Items listed in a dataset:
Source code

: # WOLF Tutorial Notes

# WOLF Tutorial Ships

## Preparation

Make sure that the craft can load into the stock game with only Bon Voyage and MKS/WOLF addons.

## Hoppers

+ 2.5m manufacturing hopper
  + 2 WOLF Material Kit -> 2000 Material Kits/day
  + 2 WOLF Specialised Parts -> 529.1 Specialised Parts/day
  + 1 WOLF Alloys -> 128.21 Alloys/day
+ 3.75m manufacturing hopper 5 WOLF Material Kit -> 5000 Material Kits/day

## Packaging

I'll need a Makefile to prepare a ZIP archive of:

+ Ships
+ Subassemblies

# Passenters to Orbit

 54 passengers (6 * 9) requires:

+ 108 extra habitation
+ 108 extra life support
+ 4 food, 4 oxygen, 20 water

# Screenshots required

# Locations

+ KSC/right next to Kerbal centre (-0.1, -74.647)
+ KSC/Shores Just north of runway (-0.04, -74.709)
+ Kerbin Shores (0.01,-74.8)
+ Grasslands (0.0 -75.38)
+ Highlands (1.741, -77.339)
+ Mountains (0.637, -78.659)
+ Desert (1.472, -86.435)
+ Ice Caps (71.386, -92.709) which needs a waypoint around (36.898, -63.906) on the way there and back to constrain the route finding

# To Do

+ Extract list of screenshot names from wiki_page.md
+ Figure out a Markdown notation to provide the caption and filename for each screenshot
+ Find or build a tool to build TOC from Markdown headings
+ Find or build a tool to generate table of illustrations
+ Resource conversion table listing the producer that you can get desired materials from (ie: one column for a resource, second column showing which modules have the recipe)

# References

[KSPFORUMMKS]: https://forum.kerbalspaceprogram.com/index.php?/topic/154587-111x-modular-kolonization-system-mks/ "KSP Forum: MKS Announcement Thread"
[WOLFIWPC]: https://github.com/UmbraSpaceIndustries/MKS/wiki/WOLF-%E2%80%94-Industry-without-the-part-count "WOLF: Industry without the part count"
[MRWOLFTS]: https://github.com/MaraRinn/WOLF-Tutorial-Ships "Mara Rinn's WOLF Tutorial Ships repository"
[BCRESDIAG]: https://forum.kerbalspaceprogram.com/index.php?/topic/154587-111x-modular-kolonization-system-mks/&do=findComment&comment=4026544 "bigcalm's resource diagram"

(Task to complete): Take every line above that includes the string "resource" and return it.

(Completed exercise):
+ Resource conversion table listing the producer that you can get desired materials from (ie: one column for a resource, second column showing which modules have the recipe)
[BCRESDIAG]: https://forum.kerbalspaceprogram.com/index.php?/topic/154587-111x-modular-kolonization-system-mks/&do=findComment&comment=4026544 "bigcalm's resource diagram"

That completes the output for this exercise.